** Source information **
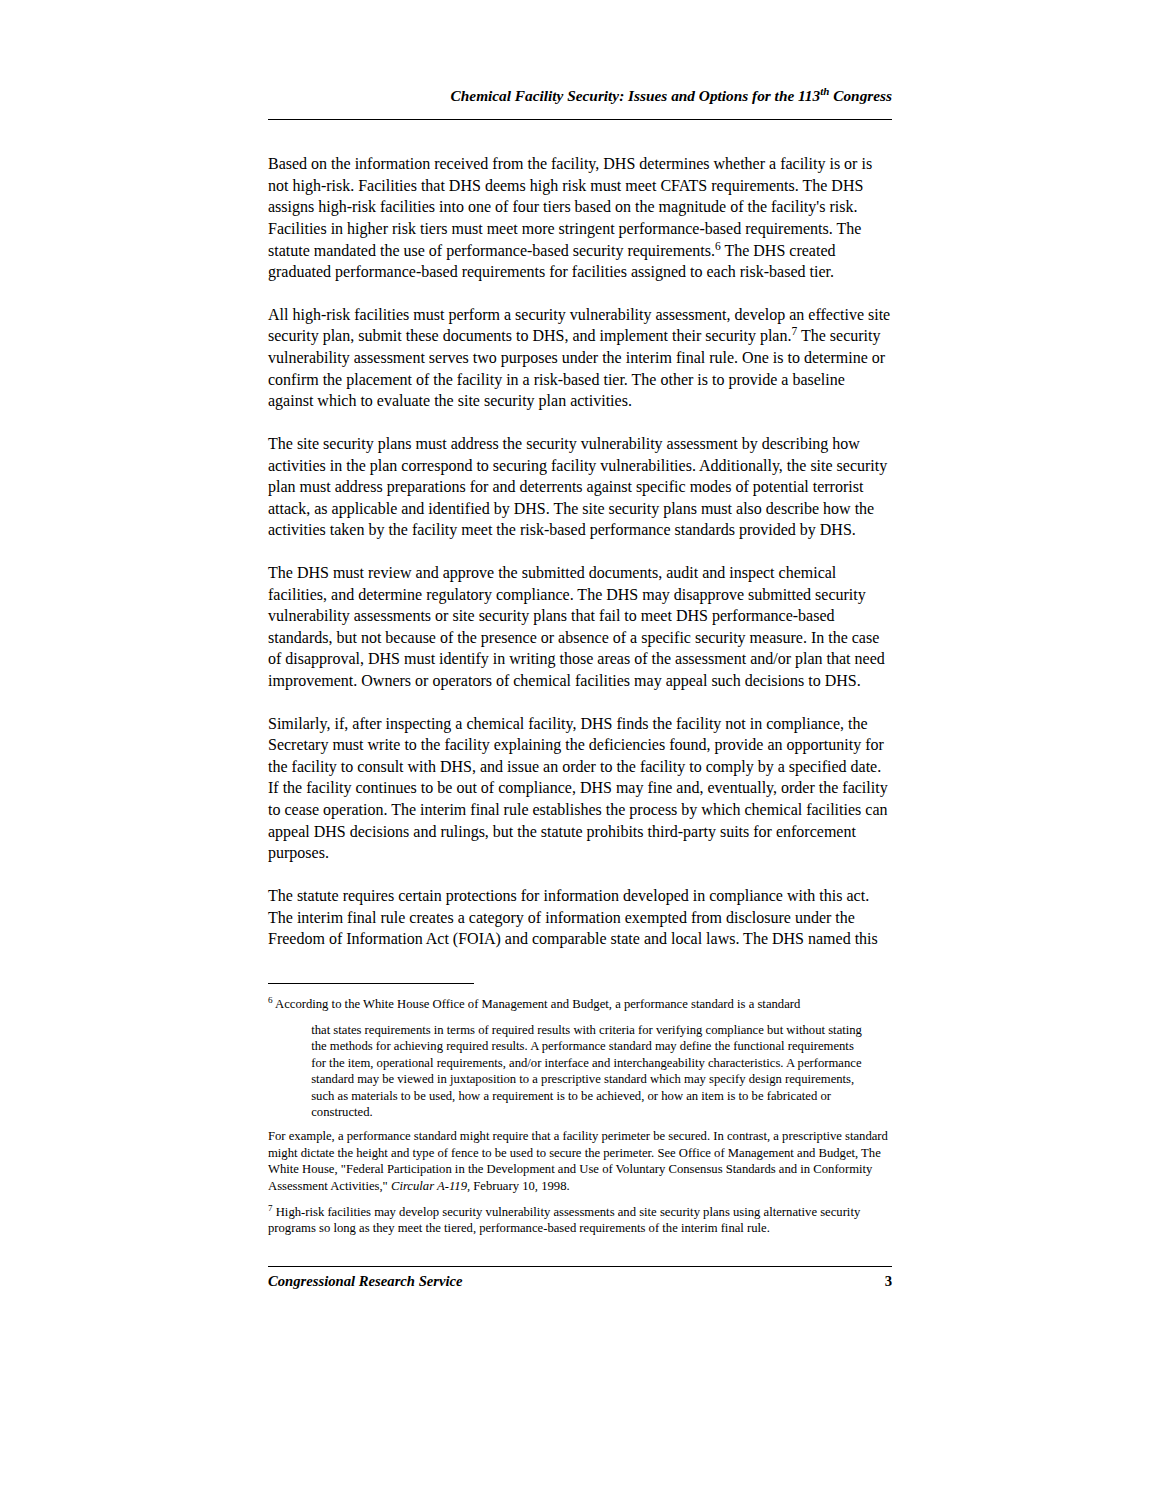Chemical Facility Security: Issues and Options for the 113th Congress
Based on the information received from the facility, DHS determines whether a facility is or is not high-risk. Facilities that DHS deems high risk must meet CFATS requirements. The DHS assigns high-risk facilities into one of four tiers based on the magnitude of the facility's risk. Facilities in higher risk tiers must meet more stringent performance-based requirements. The statute mandated the use of performance-based security requirements.6 The DHS created graduated performance-based requirements for facilities assigned to each risk-based tier.
All high-risk facilities must perform a security vulnerability assessment, develop an effective site security plan, submit these documents to DHS, and implement their security plan.7 The security vulnerability assessment serves two purposes under the interim final rule. One is to determine or confirm the placement of the facility in a risk-based tier. The other is to provide a baseline against which to evaluate the site security plan activities.
The site security plans must address the security vulnerability assessment by describing how activities in the plan correspond to securing facility vulnerabilities. Additionally, the site security plan must address preparations for and deterrents against specific modes of potential terrorist attack, as applicable and identified by DHS. The site security plans must also describe how the activities taken by the facility meet the risk-based performance standards provided by DHS.
The DHS must review and approve the submitted documents, audit and inspect chemical facilities, and determine regulatory compliance. The DHS may disapprove submitted security vulnerability assessments or site security plans that fail to meet DHS performance-based standards, but not because of the presence or absence of a specific security measure. In the case of disapproval, DHS must identify in writing those areas of the assessment and/or plan that need improvement. Owners or operators of chemical facilities may appeal such decisions to DHS.
Similarly, if, after inspecting a chemical facility, DHS finds the facility not in compliance, the Secretary must write to the facility explaining the deficiencies found, provide an opportunity for the facility to consult with DHS, and issue an order to the facility to comply by a specified date. If the facility continues to be out of compliance, DHS may fine and, eventually, order the facility to cease operation. The interim final rule establishes the process by which chemical facilities can appeal DHS decisions and rulings, but the statute prohibits third-party suits for enforcement purposes.
The statute requires certain protections for information developed in compliance with this act. The interim final rule creates a category of information exempted from disclosure under the Freedom of Information Act (FOIA) and comparable state and local laws. The DHS named this
6 According to the White House Office of Management and Budget, a performance standard is a standard
that states requirements in terms of required results with criteria for verifying compliance but without stating the methods for achieving required results. A performance standard may define the functional requirements for the item, operational requirements, and/or interface and interchangeability characteristics. A performance standard may be viewed in juxtaposition to a prescriptive standard which may specify design requirements, such as materials to be used, how a requirement is to be achieved, or how an item is to be fabricated or constructed.
For example, a performance standard might require that a facility perimeter be secured. In contrast, a prescriptive standard might dictate the height and type of fence to be used to secure the perimeter. See Office of Management and Budget, The White House, "Federal Participation in the Development and Use of Voluntary Consensus Standards and in Conformity Assessment Activities," Circular A-119, February 10, 1998.
7 High-risk facilities may develop security vulnerability assessments and site security plans using alternative security programs so long as they meet the tiered, performance-based requirements of the interim final rule.
Congressional Research Service 3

** Requirement **
Nothing but the lines from the start of the records above through the line with "All high-risk facilities" should be retyped, each exactly as written; leave out all pictures.

** Response to the exercise **
Chemical Facility Security: Issues and Options for the 113th Congress
Based on the information received from the facility, DHS determines whether a facility is or is not high-risk. Facilities that DHS deems high risk must meet CFATS requirements. The DHS assigns high-risk facilities into one of four tiers based on the magnitude of the facility's risk. Facilities in higher risk tiers must meet more stringent performance-based requirements. The statute mandated the use of performance-based security requirements.6 The DHS created graduated performance-based requirements for facilities assigned to each risk-based tier.
All high-risk facilities must perform a security vulnerability assessment, develop an effective site security plan, submit these documents to DHS, and implement their security plan.7 The security vulnerability assessment serves two purposes under the interim final rule. One is to determine or confirm the placement of the facility in a risk-based tier. The other is to provide a baseline against which to evaluate the site security plan activities.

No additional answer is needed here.